H0: Engine NEW is NOT more than 5 Elo stronger than Engine OLD.
Error margin: 5%.
[/code]
According to the help, elo0 belongs to h1, and elo1 belongs to h0.
So, this eems to be correct:
- If an new engine is 20 elo stronger than the old one, then: "is at least 1 elo stronger" (h1) is true, and "is NOT more than 5 elo stronger (h0) is false.
- If an engine is 10 elo weaker (so -10), then "is at least 1 elo stronger" (h1) is false, and "is not 5 elo stronger" (h0) is true.
The message I received said that this interpretation is incorrect, and elo0 belongs to h0, and elo1 belongs to h1. It also states that elo (1, 5) is very precise, making the test too long, and I should consider (0, 20).
I have looked around and found one interpretation where elo0 belongs to h0 and elo1 belongs to h1 that seemed logical:
- elo0 / h0: accepted if the new engine is not at least elo0 stronger than the old one.
- elo1 / h1: accepted if the new engine is at least elo1 stronger than the old one.
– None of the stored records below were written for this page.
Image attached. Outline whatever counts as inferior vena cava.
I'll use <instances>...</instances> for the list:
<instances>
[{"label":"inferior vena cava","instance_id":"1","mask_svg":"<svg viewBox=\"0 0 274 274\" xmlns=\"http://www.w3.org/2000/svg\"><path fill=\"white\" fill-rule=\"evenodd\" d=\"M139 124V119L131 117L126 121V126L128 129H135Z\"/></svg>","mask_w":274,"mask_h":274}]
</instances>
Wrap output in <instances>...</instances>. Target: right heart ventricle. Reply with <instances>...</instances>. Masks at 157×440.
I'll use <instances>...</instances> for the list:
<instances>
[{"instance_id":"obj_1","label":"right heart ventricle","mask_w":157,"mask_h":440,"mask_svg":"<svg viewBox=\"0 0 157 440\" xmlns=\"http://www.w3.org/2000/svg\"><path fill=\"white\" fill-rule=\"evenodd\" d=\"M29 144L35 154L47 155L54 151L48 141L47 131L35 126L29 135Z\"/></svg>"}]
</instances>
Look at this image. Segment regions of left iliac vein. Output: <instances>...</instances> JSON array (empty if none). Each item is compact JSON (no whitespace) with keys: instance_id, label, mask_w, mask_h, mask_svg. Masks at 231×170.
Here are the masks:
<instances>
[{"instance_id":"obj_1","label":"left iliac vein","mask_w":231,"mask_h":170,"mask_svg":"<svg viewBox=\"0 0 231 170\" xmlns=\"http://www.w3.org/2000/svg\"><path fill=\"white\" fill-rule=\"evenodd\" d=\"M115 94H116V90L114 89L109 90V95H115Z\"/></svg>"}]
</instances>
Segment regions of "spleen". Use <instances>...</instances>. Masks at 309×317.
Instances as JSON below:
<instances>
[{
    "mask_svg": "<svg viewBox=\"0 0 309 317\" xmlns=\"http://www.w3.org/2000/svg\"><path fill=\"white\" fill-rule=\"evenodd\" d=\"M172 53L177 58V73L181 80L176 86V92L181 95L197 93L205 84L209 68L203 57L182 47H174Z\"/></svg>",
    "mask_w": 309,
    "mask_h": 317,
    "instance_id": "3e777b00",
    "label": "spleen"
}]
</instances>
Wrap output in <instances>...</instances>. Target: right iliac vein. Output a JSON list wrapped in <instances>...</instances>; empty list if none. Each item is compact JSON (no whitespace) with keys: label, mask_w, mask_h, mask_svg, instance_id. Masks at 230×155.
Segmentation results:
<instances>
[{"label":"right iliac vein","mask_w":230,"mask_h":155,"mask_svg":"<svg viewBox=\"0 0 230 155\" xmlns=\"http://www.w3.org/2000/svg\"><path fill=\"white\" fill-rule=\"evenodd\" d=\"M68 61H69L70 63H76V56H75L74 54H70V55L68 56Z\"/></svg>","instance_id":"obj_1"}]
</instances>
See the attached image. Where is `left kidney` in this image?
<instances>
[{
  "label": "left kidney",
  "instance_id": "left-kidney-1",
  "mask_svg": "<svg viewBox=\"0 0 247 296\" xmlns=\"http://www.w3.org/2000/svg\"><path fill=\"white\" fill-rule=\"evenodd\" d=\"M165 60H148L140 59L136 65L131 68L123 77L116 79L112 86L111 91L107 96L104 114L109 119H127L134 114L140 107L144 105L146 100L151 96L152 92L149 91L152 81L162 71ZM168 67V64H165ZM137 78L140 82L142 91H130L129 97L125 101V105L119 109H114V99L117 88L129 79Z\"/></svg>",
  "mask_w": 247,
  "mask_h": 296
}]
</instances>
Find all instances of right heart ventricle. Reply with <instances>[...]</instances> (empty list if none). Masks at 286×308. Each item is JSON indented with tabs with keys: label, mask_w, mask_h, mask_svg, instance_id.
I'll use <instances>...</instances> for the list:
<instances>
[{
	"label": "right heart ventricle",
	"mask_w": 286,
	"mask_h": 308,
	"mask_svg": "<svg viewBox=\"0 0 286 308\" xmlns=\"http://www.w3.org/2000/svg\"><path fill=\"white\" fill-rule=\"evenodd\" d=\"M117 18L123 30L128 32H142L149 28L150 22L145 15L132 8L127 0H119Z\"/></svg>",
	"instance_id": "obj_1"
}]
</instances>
- In between those values, the test keeps running.
Seems logical...
If you put in elo0 = 0, and elo1 = 20, it would mean:
- The test fails (h0 accepted) if the new engine is less than 0 elo stronger than the new one. (i.e.: it is weaker)
- The test succeeds as soon as it's determined that the new engine is at least 20 elo stronger.
- In between 0 and 20, we keep running the test.
However, I have determined that, if you make the gap bigger, such as (0, 500), the test ends extremely quickly. That doesn't jive with the new interpretation I just gave:
- The test fails if the new engine is less than 0 Elo stronger than the old engine.
- The test succeeds if the new engine is at least 500 elo stronger than the old one.
- In between, we keep the test running.
Well, the chance that a new version of the engine is stronger than the old one, by say 30 Elo, is big... but the chance that it is 500 points or more stronger is almost non-existent. So, the test would sit somewhere in-between 0 and 500, and so it would need to take a VERY long time to finish. (It would probably be never able to decide, and terminate at the set maximum number of games.) However, empirical testing has shown that making the gap between elo0 and elo1 bigger, makes the test finish faster, with bigger error margins.
Both of the interpretations that makes sense to me could be incorrect. If my first one is incorrect, then either the CuteChess help is incorrect (and has been since at least 2015), or I'm interpreting it in the wrong way. The second interpretation has been found incorrect by empirical testing: elo (0,500) makes the test finish faster, not slower as one would expect if you have a bigger margin to sit in.
Can someone definitively clear this up, so I can update the information on my SPRT page?